| Work request |
All of the records below are to be given again word for word, with the pictures removed.

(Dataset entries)

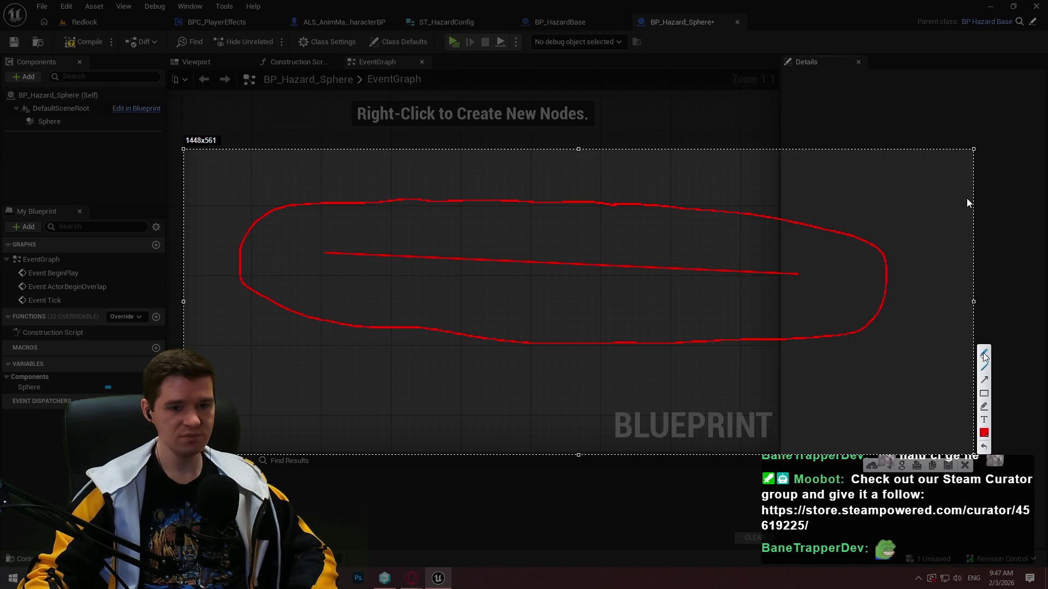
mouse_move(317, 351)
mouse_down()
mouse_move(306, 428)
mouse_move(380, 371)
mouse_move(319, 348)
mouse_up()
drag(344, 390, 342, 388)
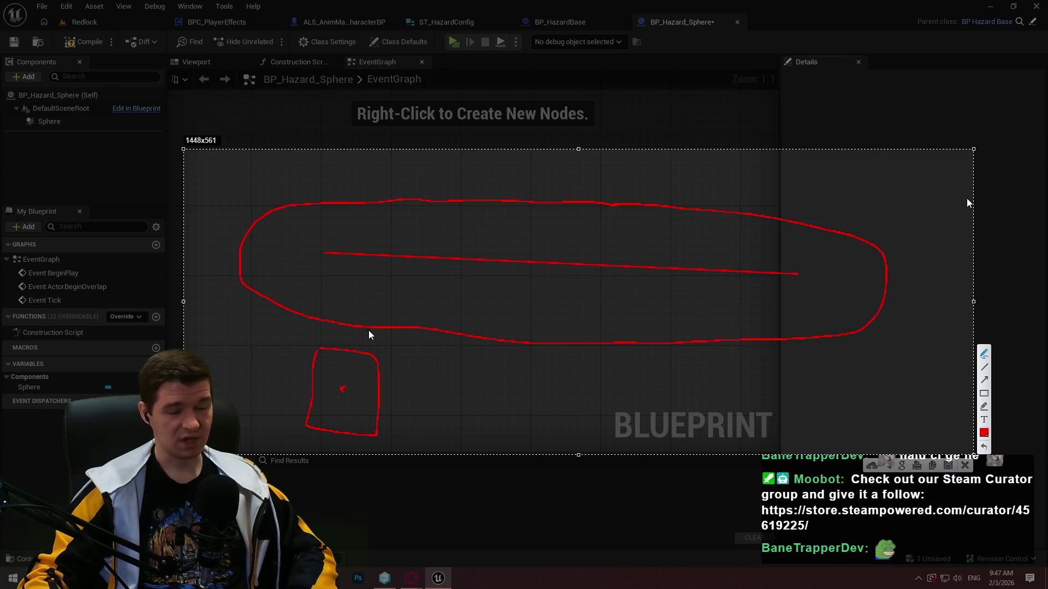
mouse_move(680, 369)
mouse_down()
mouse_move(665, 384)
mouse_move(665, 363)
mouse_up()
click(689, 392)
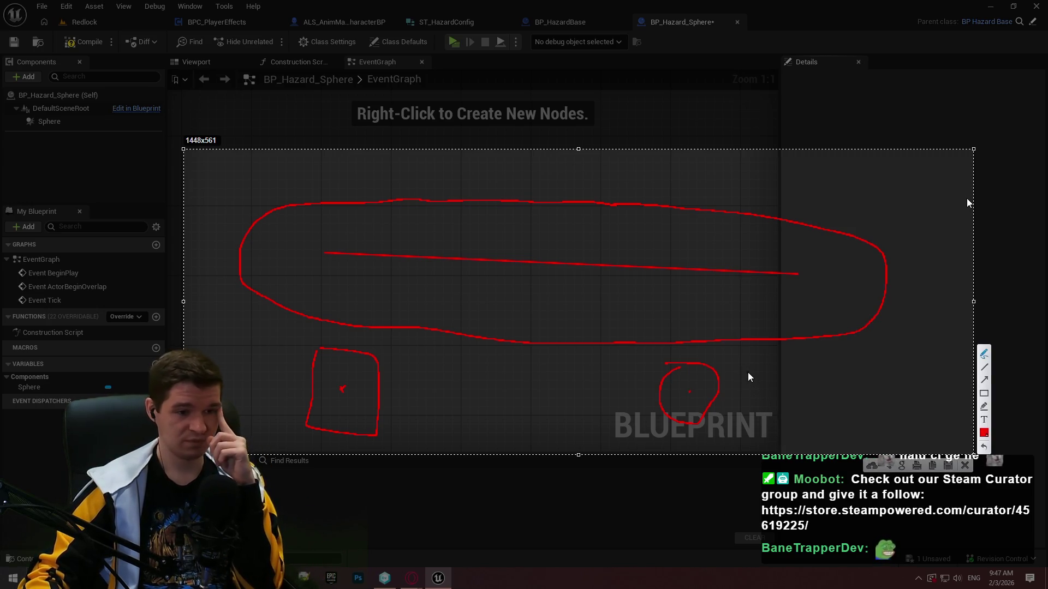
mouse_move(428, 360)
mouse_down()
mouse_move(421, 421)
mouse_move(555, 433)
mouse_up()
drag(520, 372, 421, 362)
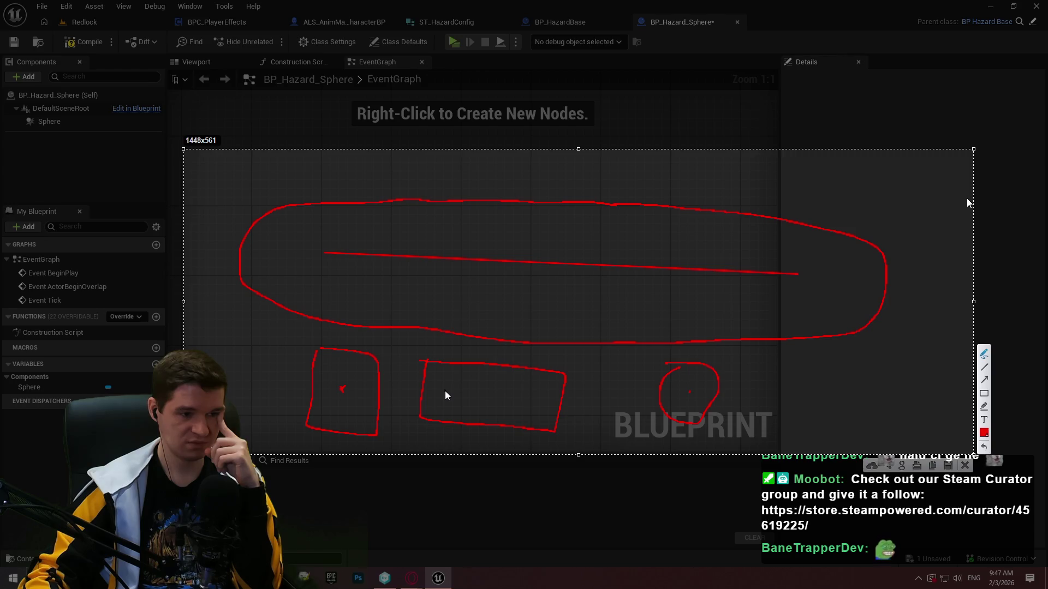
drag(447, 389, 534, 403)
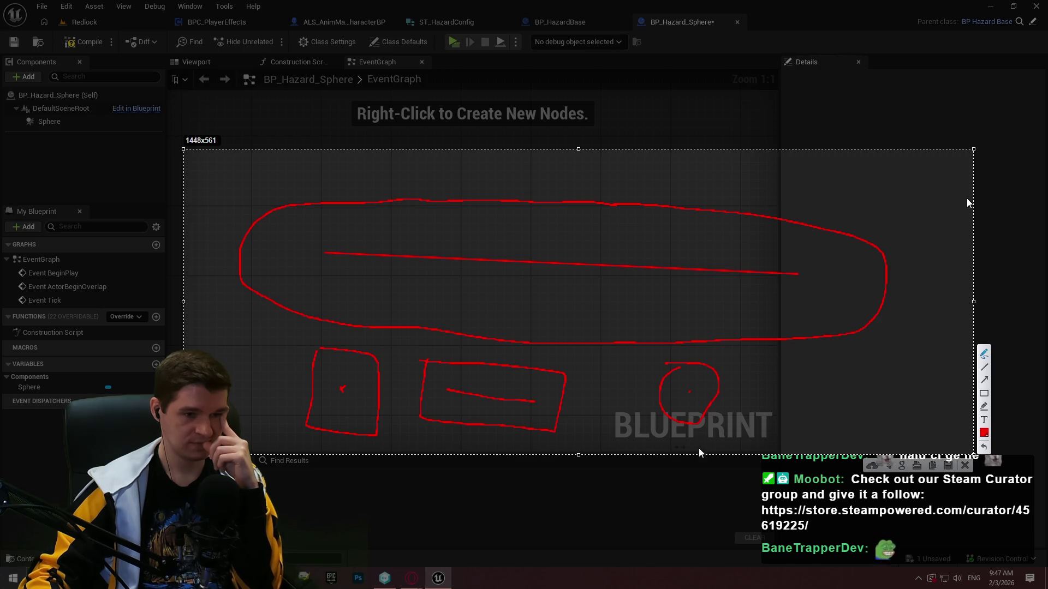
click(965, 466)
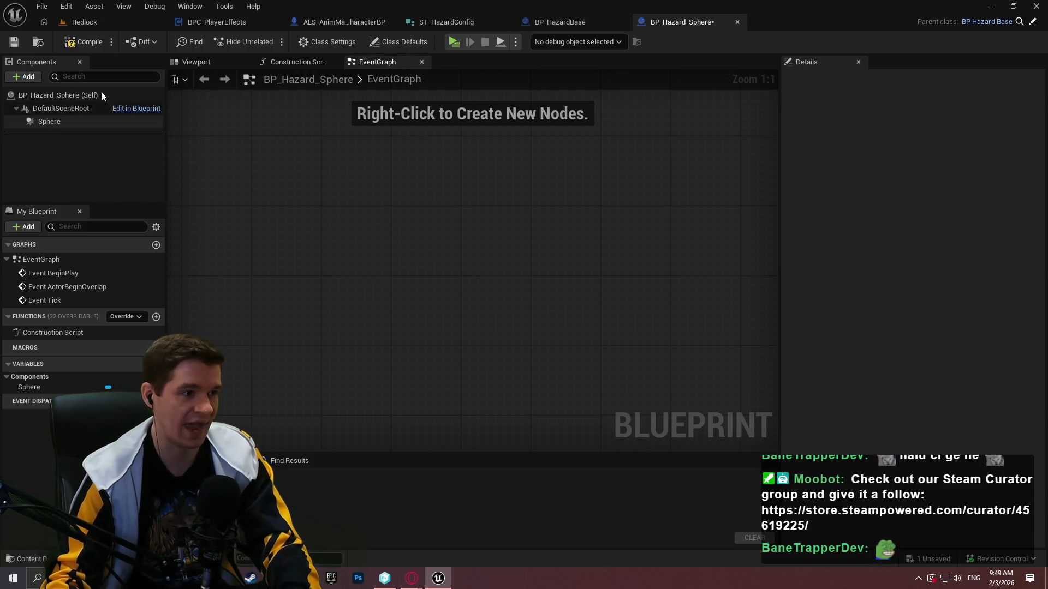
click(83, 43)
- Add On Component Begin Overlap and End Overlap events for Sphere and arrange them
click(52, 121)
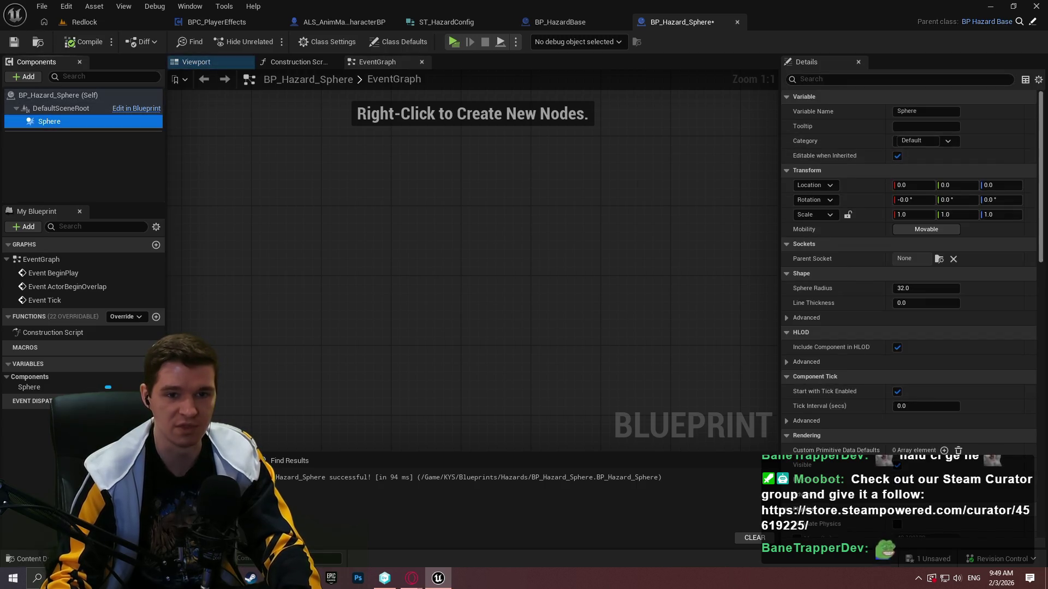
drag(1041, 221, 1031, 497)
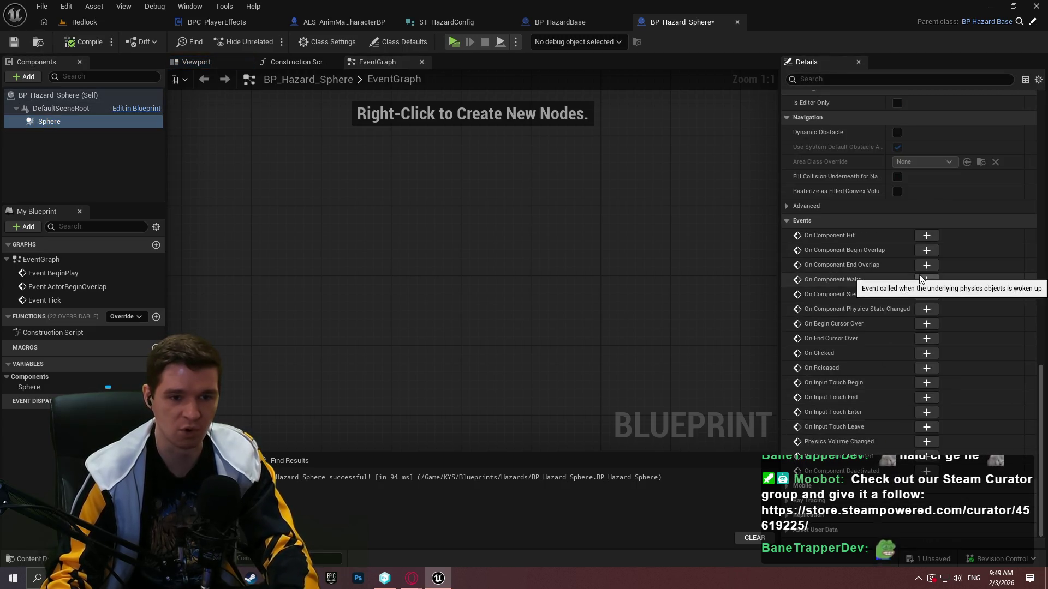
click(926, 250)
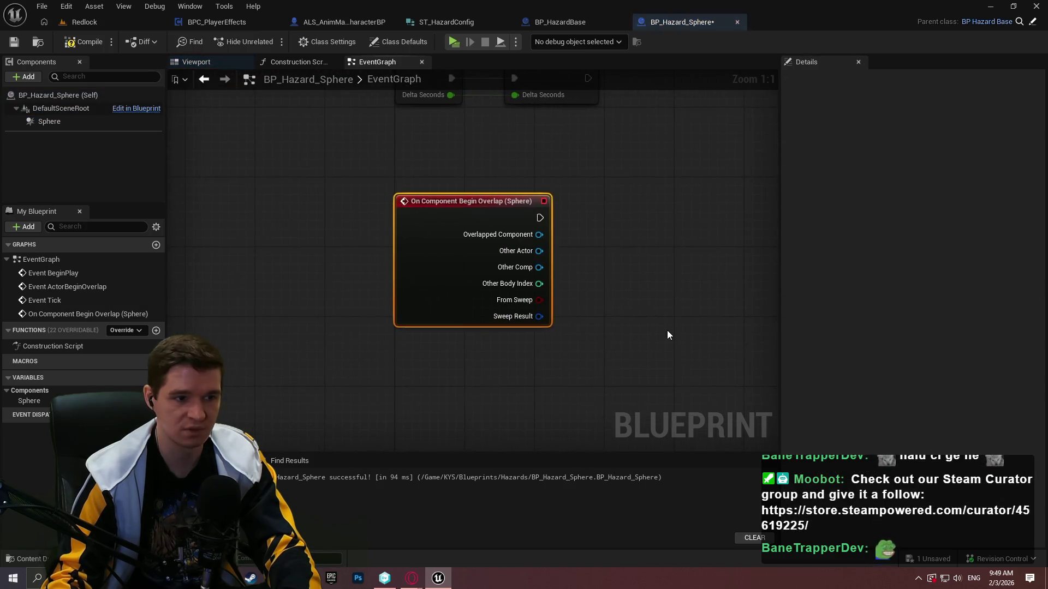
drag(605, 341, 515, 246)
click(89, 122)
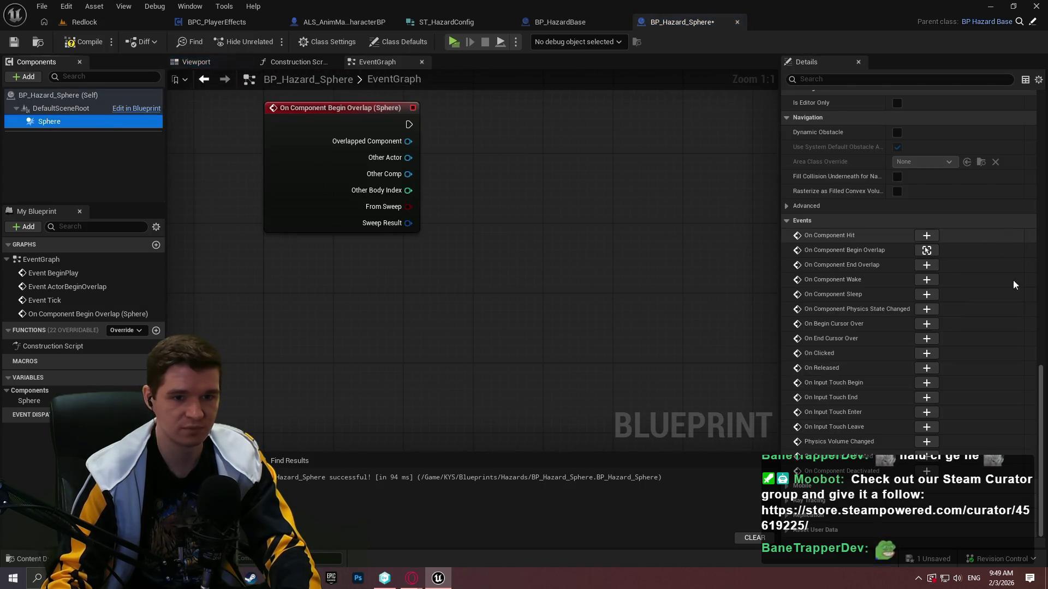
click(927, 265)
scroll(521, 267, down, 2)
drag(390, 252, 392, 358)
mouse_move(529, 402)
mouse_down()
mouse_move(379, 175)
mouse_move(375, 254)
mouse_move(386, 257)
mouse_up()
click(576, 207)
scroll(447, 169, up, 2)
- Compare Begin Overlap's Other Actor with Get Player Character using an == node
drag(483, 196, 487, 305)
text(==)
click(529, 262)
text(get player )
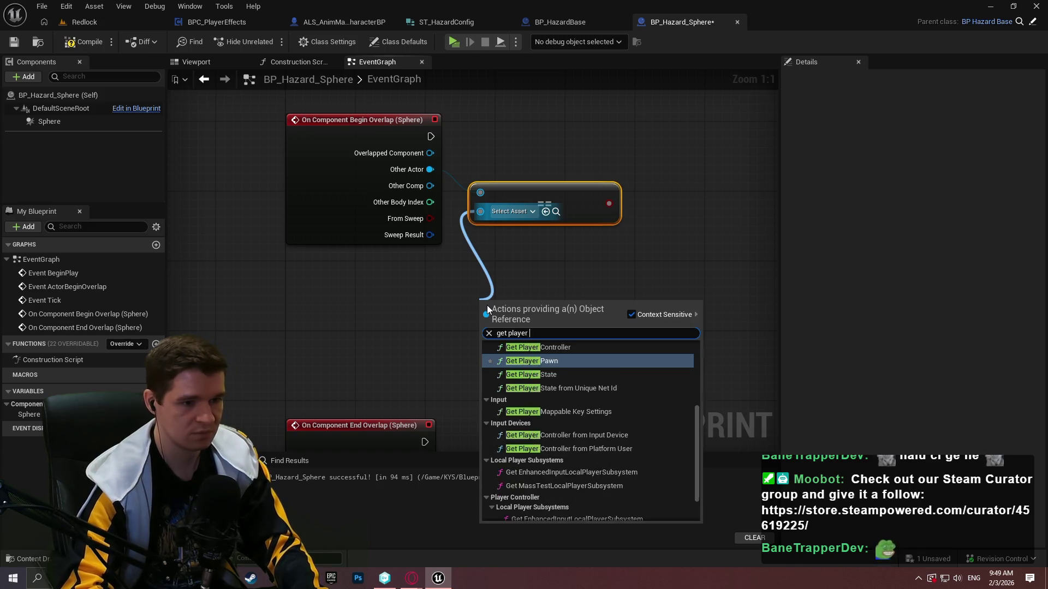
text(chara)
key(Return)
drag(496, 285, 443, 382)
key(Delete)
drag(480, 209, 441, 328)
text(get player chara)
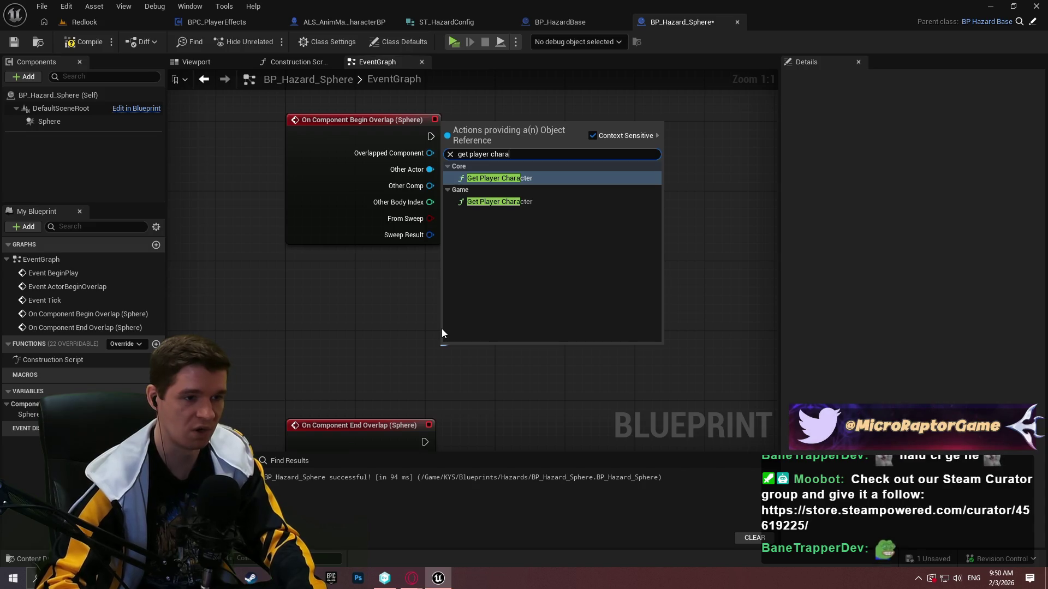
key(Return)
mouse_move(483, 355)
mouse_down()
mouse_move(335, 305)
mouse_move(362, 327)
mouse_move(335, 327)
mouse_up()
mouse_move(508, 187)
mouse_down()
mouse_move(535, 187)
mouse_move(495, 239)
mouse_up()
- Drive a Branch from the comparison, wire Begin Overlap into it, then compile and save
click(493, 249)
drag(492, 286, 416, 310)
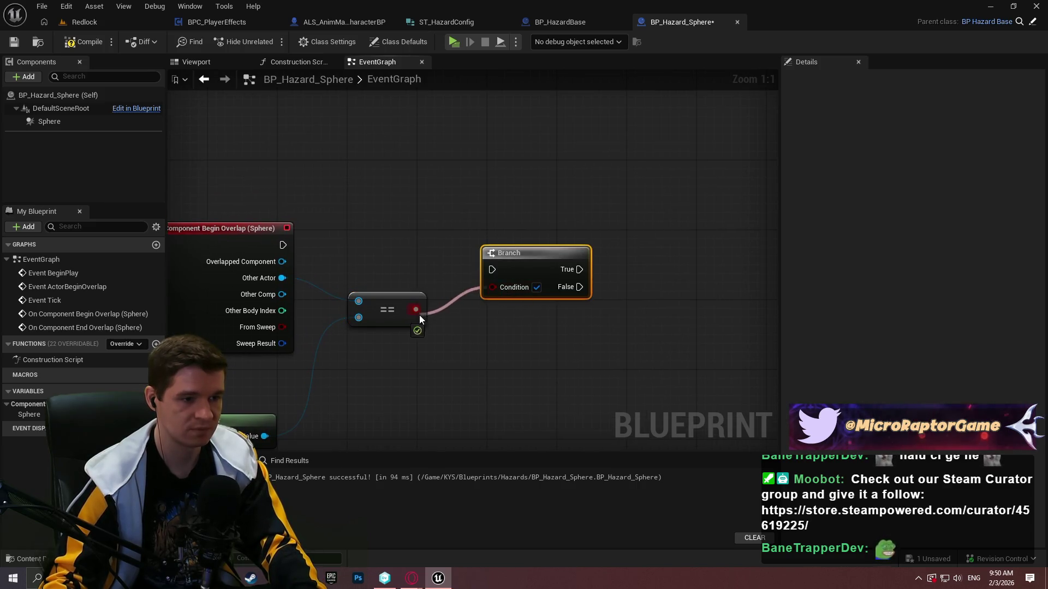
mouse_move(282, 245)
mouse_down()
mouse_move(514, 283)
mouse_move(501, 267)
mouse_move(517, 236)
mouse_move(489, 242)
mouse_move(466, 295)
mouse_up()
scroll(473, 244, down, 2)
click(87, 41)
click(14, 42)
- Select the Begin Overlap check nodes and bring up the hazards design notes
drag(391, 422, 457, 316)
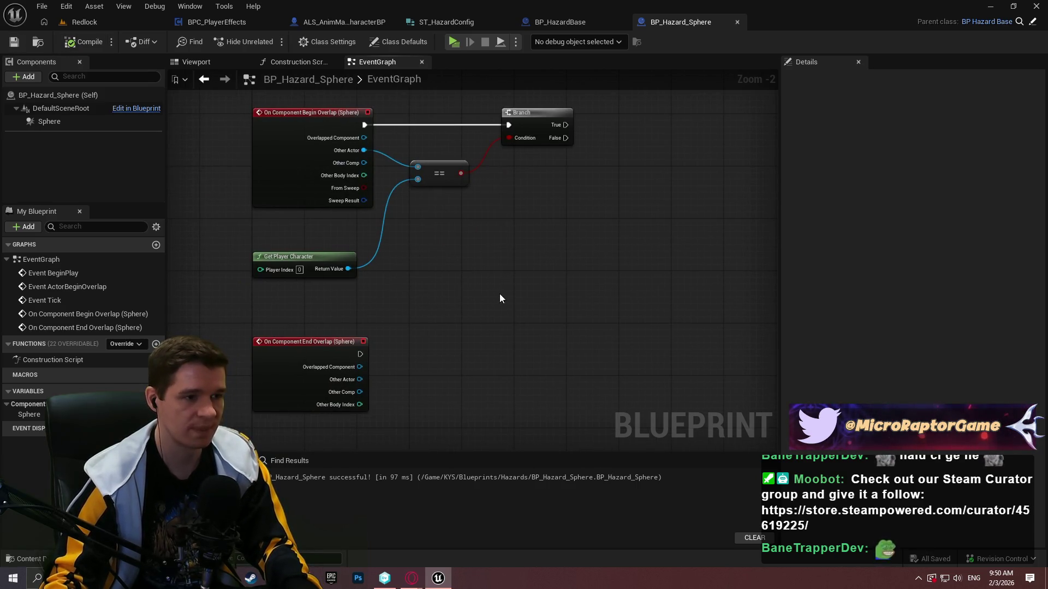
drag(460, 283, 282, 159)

| Written response |
mouse_move(317, 351)
mouse_down()
mouse_move(306, 428)
mouse_move(380, 371)
mouse_move(319, 348)
mouse_up()
drag(344, 390, 342, 388)
mouse_move(680, 369)
mouse_down()
mouse_move(665, 384)
mouse_move(665, 363)
mouse_up()
click(689, 392)
mouse_move(428, 360)
mouse_down()
mouse_move(421, 421)
mouse_move(555, 433)
mouse_up()
drag(520, 372, 421, 362)
drag(447, 389, 534, 403)
click(965, 466)
click(83, 43)
- Add On Component Begin Overlap and End Overlap events for Sphere and arrange them
click(52, 121)
drag(1041, 221, 1031, 497)
click(926, 250)
drag(605, 341, 515, 246)
click(89, 122)
click(927, 265)
scroll(521, 267, down, 2)
drag(390, 252, 392, 358)
mouse_move(529, 402)
mouse_down()
mouse_move(379, 175)
mouse_move(375, 254)
mouse_move(386, 257)
mouse_up()
click(576, 207)
scroll(447, 169, up, 2)
- Compare Begin Overlap's Other Actor with Get Player Character using an == node
drag(483, 196, 487, 305)
text(==)
click(529, 262)
text(get player )
text(chara)
key(Return)
drag(496, 285, 443, 382)
key(Delete)
drag(480, 209, 441, 328)
text(get player chara)
key(Return)
mouse_move(483, 355)
mouse_down()
mouse_move(335, 305)
mouse_move(362, 327)
mouse_move(335, 327)
mouse_up()
mouse_move(508, 187)
mouse_down()
mouse_move(535, 187)
mouse_move(495, 239)
mouse_up()
- Drive a Branch from the comparison, wire Begin Overlap into it, then compile and save
click(493, 249)
drag(492, 286, 416, 310)
mouse_move(282, 245)
mouse_down()
mouse_move(514, 283)
mouse_move(501, 267)
mouse_move(517, 236)
mouse_move(489, 242)
mouse_move(466, 295)
mouse_up()
scroll(473, 244, down, 2)
click(87, 41)
click(14, 42)
- Select the Begin Overlap check nodes and bring up the hazards design notes
drag(391, 422, 457, 316)
drag(460, 283, 282, 159)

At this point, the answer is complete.